Alachua County law states that owners must maintain physical control of their dog at all times when their dog is off their owner’s property. Not only is keeping your dog on leash part of the law, but it is also the safest situation for your dog when in a loud area with several distractions (and cars!). Even if your dog is well-behaved, it can be hard to predict the behavior of other dogs, children, and intoxicated people.

6. Plan ahead for someone to pick up your pup when it’s time to head inside the stadium

It is never acceptable to lock your dog in the car, especially in the heat of Florida. When the time comes to head to the stadium for the game, you should already have a plan in place for someone to come pick up your dog and take them home to relax in the quiet and air conditioning.

7. Know your dog’s limits

As noted before, not all dogs are social. Tailgates are a hypothetical petri dish for fear triggers in dogs. Loud, thumping music, screams, shouts, hundreds of smells, and sudden movements are just a few things that can drive a dog to either get reactive or run away in fear. Understanding your dog’s potential triggers as well as their personal signs of stress is crucial to keeping them under threshold while at a tailgate. If you notice your dog exhibiting stress signals while at a tailgate, it may be time to take them home.

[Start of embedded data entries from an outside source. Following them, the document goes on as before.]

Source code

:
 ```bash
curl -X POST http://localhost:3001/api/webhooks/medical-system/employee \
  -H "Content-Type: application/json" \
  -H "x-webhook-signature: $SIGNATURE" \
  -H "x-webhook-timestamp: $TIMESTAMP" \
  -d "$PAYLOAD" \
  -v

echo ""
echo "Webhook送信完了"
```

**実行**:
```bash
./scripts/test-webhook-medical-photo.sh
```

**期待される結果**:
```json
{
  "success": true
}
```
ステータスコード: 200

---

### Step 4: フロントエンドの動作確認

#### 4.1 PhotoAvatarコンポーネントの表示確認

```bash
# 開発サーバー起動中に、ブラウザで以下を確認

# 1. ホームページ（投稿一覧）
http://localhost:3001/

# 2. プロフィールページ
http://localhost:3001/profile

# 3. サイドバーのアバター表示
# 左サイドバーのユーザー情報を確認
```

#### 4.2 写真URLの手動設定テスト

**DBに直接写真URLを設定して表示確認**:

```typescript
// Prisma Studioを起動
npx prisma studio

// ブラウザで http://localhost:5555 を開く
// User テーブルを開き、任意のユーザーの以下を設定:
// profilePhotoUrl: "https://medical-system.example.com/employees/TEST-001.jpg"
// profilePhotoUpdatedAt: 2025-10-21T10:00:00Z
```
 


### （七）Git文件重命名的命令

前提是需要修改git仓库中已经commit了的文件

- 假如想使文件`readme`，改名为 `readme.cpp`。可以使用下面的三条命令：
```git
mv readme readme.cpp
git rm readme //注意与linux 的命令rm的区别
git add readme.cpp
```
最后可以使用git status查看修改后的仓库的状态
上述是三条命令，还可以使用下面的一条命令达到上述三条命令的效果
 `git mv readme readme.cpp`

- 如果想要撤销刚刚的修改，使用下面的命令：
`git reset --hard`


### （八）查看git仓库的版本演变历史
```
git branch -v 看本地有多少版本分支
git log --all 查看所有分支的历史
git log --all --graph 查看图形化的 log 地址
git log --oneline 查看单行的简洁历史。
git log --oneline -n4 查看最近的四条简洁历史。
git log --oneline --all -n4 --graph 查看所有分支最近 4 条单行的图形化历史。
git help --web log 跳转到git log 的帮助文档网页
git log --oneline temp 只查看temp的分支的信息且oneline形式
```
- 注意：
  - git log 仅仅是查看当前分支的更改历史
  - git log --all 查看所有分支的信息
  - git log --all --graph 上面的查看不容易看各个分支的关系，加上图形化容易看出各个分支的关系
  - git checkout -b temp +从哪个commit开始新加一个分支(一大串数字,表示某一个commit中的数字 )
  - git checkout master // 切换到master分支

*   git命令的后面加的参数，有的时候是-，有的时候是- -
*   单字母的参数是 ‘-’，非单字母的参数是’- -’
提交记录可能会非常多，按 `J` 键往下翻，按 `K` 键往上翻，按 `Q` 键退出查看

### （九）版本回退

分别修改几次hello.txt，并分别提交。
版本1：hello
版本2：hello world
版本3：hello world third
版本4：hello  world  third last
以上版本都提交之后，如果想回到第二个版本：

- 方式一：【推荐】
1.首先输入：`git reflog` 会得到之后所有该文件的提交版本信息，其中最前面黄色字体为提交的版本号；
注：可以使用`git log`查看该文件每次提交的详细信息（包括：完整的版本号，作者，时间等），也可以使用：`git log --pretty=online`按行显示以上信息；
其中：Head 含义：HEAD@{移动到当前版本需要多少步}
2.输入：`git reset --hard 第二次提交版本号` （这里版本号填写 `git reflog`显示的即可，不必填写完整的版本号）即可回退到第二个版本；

8. Do not give your dog human food

We say this every year during the holidays, and will offer another reminder now during football season - human food should not be given to dogs. When dogs are given human food that their stomachs are not used to, it can trigger gastrointestinal issues such as severe diarrhea, vomiting, and even an intestinal obstruction if they happen to swallow a hard object like a chicken bone. Several human foods are toxic to dogs as well, so a good rule of thumb is to steer clear of giving any human food to your dog in general.

9. Help your dog catch the team spirit with Gators gear!

There’s no better place than a tailgate to get decked out in orange and blue! Before game day, visit one of our locally-owned pet partners to pick up a Gators bandana, collar, or even a jersey for your pup! For a list of pet stores in our area, visit

10. Clean up after your dog

No one wants to step in doggie doo-doo on their walk to the stadium. Always keep doggie bags on hand, and clean up after your pet when they do their business. After all, it is tailgate etiquette to leave your area cleaner than you found it!